Thanks to the new work of Murphy et al.[1], we now have a view of the bacterial flagellum in situ and quick-frozen in time as if a flash bulb had stopped its action. The flagellum, with its complexity of structure and multiplicity of function, is a machine that boggles the mind. While musing on possible phrases that might catch the reader’s attention, I was reminded of the memorable 1926 slogan for the Hoover vacuum cleaner: “It beats as it sweeps as it cleans.” The flagellum self-assembles as it propels as it responds; that is, the flagellum not only pushes the cell along, it also responds to intracellular signals and it assembles itself. It seems as amazing as the old Hoover did in its heyday. But, I thought, the bacterial flagellum does not really ‘beat’; the eukaryotic flagellum, an entirely different machine, does that. Instead, the prokaryotic flagellum spins, driven by a rotary motor at speeds of over 100,000 rpm in at least one species [2, 3]. The torque generated by the motor is converted to thrust by the corkscrew-shaped filament or propeller (for a review see [4]).
Of the 40 genes needed to code for a flagellum, at least 24 produce proteins found in the final structure. In Salmonella typhimurium, the flagellar mass is ∼109 Daltons, 99% of which is outside the plasma membrane. The necessary flagellar export apparatus is built into the very structure of the flagellum. The export apparatus recognizes, chaperones, unfolds and exports flagellar proteins, which travel along a narrow, 2 nm channel inside the flagellum. Some of the remaining genes encode for proteins that carry out the export, regulate flagellar gene expression, or function during assembly. Only 5 of the 24 structural proteins — FliG, FliM, FliN, MotA and MotB — are implicated in generating torque. The first three of these are cytoplasmic proteins thought to form the rotor, while the last two are transmembrane proteins that are thought to form the stator. In S. typhimurium, MotA and MotB conduct protons, the energy source for the motor. The mechanism of the motor remains unknown.
Structural studies have been carried out piecemeal on parts of the flagellum.

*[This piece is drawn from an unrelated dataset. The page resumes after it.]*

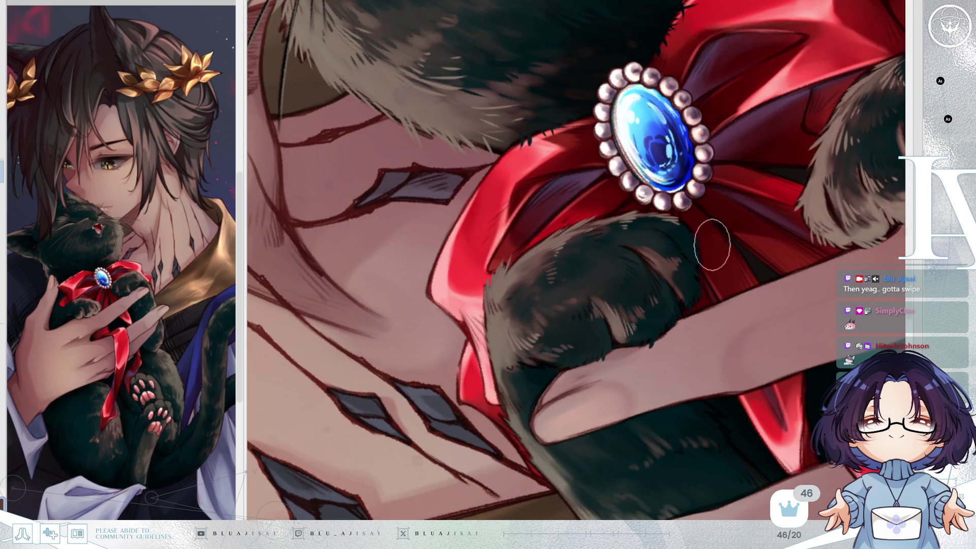
{"action": "scroll", "coordinate": [712, 245], "scroll_direction": "down", "scroll_amount": 3}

We have atomic models for the entire filament [5], domains of the hook subunit [6], and domains of FliM, [7] FliG, [8] and FliN [9]. We have molecular resolution structures for the hook [10], the rotor [11], and the cap [12]. The composite structure shown in Figure 1 reveals the stunning complexity of the flagellum, but the extracted flagella used to determine this structure lacked the stator and, for all we know, parts of the export apparatus; there are hints of a large ‘export’ complex extending into the cytoplasm from the center of the rotor [13]. The stator has only been seen in freeze-fracture images [14]. What was missing but is now revealed to us is the three-dimensional structure of the intact flagellum in situ.